How our brain makes memories

Memories often persist in our minds. Now, researchers from Duke University Medical Centre claim to have identified the machinery that helps make the reminiscences.

Washington, Oct 31: Memories often persist in our minds. Now, researchers from Duke University Medical Centre claim to have identified the machinery that helps make the reminiscences.
Plasticity, the ability of the brain to precisely rearrange the connections between its nerve cells, is the framework for learning and forming memories.

The researchers have identified a missing-link molecule that helps to explain the process of plasticity. They hope that the new find might lead to targeted therapies.

Dr Michael Ehlers, a Duke professor of neurobiology and senior author of the study said that the discovery of a molecule called myosin Vb (five-b) molecule that moves new receptors to the synapse so that the neuron (nerve cell) can respond more strongly helps to explain several observations about plasticity.

"This may be a general delivery system in the brain and in other types of cells, and could have significance for all cell signalling," he added.

Ehlers said that the movement of neurotransmitter (chemical) receptors occurs through little packages that deliver molecules to the synapse when new memories form. What we have discovered is the molecular motor that moves these packages when synapses are active.

When neurons fire at the same time, their connections strengthen and a person can associate certain features.

"Once you have heard someone``s name, seen his face, where he was standing, all these features can be bound into a unified packet of information - a percept - and at a very cellular level this occurs by strengthening synaptic connections between co-active neurons," he said.

"One of earliest changes in Alzheimer``s disease is synapse dysfunction, so this molecule might be a new target for that disease," he said.

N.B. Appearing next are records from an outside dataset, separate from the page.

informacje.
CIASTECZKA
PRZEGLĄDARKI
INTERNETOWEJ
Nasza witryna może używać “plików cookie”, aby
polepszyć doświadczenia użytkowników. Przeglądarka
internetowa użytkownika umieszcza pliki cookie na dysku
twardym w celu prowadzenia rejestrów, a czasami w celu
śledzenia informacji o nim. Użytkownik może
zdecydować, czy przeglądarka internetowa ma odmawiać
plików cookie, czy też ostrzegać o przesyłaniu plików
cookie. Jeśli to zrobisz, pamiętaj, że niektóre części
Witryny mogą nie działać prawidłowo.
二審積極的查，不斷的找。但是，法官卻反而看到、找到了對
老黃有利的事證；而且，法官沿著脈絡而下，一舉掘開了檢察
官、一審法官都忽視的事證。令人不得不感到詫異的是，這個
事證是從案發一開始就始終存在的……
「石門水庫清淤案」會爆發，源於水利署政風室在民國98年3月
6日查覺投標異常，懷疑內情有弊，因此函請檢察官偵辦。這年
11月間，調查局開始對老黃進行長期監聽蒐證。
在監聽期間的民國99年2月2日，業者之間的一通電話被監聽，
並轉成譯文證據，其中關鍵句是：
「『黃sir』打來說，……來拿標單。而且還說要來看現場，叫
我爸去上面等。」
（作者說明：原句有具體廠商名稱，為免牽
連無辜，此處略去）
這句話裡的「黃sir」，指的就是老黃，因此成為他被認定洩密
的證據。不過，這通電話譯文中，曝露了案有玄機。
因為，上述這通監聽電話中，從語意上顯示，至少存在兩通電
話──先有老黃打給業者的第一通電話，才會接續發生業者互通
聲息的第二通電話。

"Abnormal movement of receptors may be implicated in brain development, in autism," he added.

He said the molecule potentially is involved "in the abnormal electrical activity of epilepsy and the overactive brain pathways of addiction."

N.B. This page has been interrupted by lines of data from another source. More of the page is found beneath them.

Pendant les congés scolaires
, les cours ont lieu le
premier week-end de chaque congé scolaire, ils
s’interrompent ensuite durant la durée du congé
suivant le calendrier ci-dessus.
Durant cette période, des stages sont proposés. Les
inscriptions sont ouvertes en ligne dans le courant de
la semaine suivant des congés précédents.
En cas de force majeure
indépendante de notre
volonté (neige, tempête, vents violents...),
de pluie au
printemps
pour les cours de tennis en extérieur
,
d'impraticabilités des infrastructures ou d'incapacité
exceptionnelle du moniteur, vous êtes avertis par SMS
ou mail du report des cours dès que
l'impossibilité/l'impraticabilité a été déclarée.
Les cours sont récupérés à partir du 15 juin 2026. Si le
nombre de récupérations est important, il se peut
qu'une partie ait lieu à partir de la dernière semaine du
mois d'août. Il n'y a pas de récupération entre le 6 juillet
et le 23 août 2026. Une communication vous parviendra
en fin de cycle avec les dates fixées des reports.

During the study, myosin Vb (five-b) molecule in hippocampal neurons responded to a flow of calcium ions from the synaptic space by popping up and into action. One end of the myosin is attached the meshlike actin filaments so it can "walk" to the end of the nerve cells where receptors are. On its other end, it tows an endosome, a packet that contains new receptors.

"These endosomes are like little memories waiting to happen," Ehlers said. "They are reservoirs of neurotransmitter receptors that brain cells deploy to add more receptors to a particular synapse. More receptors equals stronger synapses," he added.

The study is published in the Oct. 31 issue of Cell.